Wow, mind blown. Duplication is not always wrong? That is revolutionary thinking! But actually, it makes perfect sense, and most of us know this subconsciously. Have you ever written some specialized data structure, or wrapped a library class to serve some slightly more specific purpose? Probably. Did you think what you were doing was groundbreaking? Did you envision yourself patenting your invention, publishing it in a prestigious scientific journal, and ultimately receiving the Turing Award in recognition of your unassailable ingenuity? Probably not. You created a convenient solution for a specific problem — a domain-specific problem. The same solution likely exists elsewhere, but for a different problem in a different domain.

A row of matching houses; superficially similar, yet undeniably independent.

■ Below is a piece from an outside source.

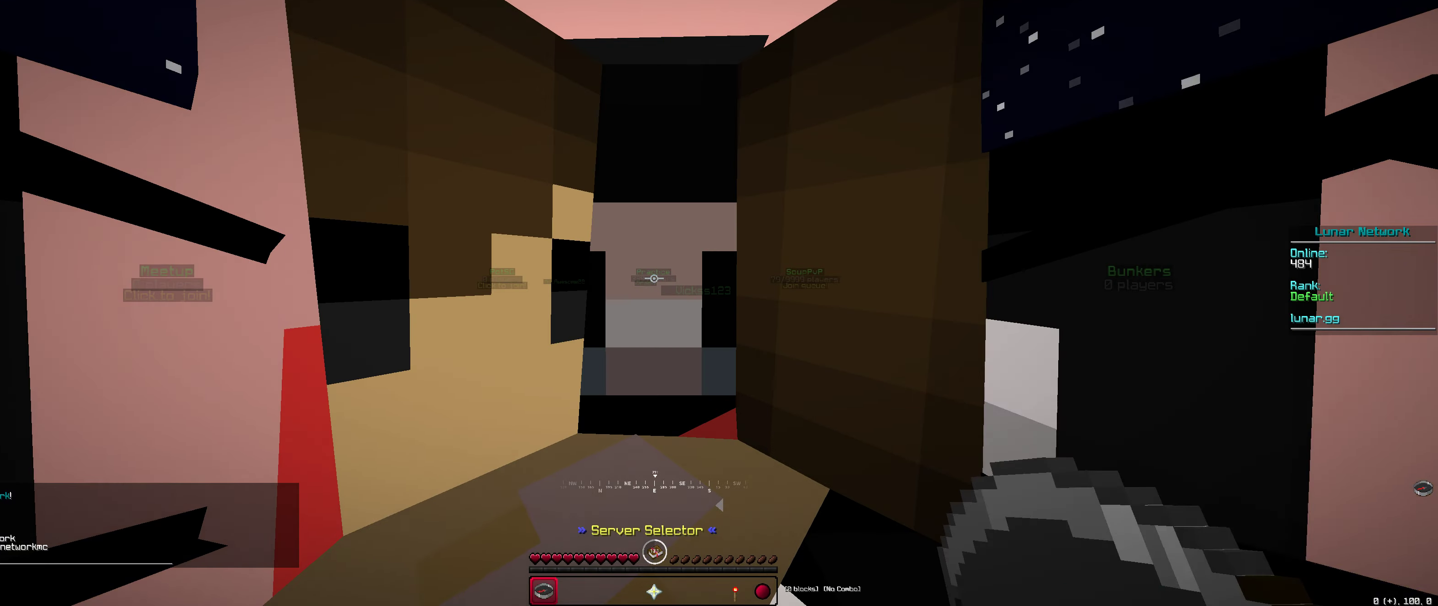
Gameplay with keyboard and mouse; each line is a JSON object with the keys and mouse buttons held at the frame after it. "events" lists presses ("down") and releases ("up") of "down", "left", "right", "space", "up", "mouse_left" and "mouse_right" between this image and that frame as [ms after this image, input, new state], when the widget could be followed in between. "mouse_left", "mouse_right" = the "left", "right" buttons of the "mouse" list. No other keys are recorded. Fast repeated clicks can show as one long hold. Mouse movement is not recorded.
{"keys": [], "mouse": ["right"], "events": [[500, "mouse_right", "down"]]}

Let’s say you need to describe the “size” of strings in three categories: small, medium, and large. Your requirement states that strings under 1,000 characters in length are considered small. Between that and 100,000 they’re considered medium. Beyond that, they’re large. For your project, you will use these classifications to decide how to persist data. Small data will be cached, medium data will be written to flat files, and large data will be stored in a remote database.

After spelunking through the codebase for some time, you discover that an engineer on Team X has already created a class called StringSizer for their project. As if by cosmic destiny, they define their sizes the exact same way! Surely, any diligent programmer would not rewrite the exact same code. No, that wouldn’t be DRY. Instead, you reuse the StringSizer from Team X and proceed happily to complete your project. The code works, the stakeholders are satisfied with your deliverable, and the feature ships.

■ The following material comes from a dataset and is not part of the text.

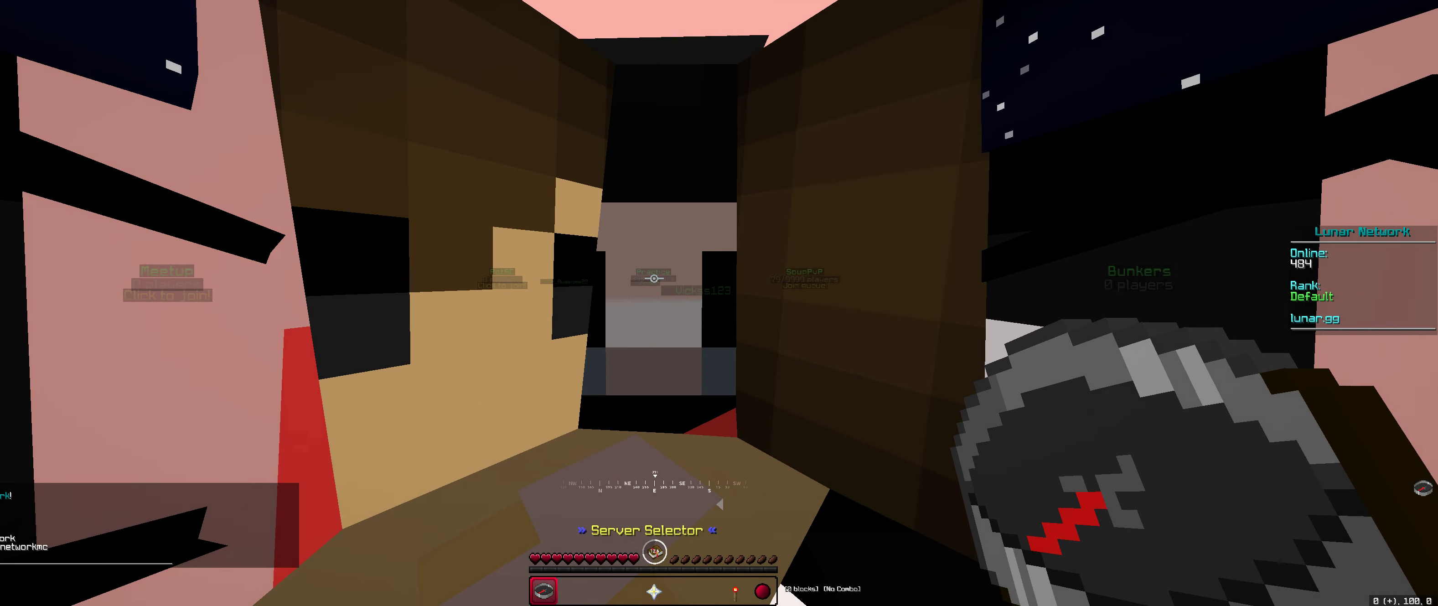
{"keys": [], "mouse": [], "events": [[167, "mouse_right", "up"]]}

Fast forward to the next release, and Team X has received some feedback from the end-users. Their feature, an archiving tool that uses StringSizer to provide a user-friendly description of log files, has some new requirements. Turns out, most of these log files are much longer than 100,000 characters. Some are even hundreds of millions of characters long! They quickly get to work updating StringSizer with the new specifications: Strings under 1 million characters are small. Between 1 and 100 million, they are medium. Above that, they are large. Again, the code works, the stakeholders are satisfied with the results, and the update is released to the customers.

Suddenly, complaints start coming in of crashing servers, out-of-memory errors, hard disks flooded with gigantic temporary files, and surprisingly low database activity. Team X’s change has caused your feature to flood the heap and the filesystem with an enormous amount of data. Ouch!

The problem is, even though the code was exactly the same, the requirements were never the same. The high-level policies of these two projects were never aligned. What appeared to be duplication was just an illusion — a dangerous illusion indeed.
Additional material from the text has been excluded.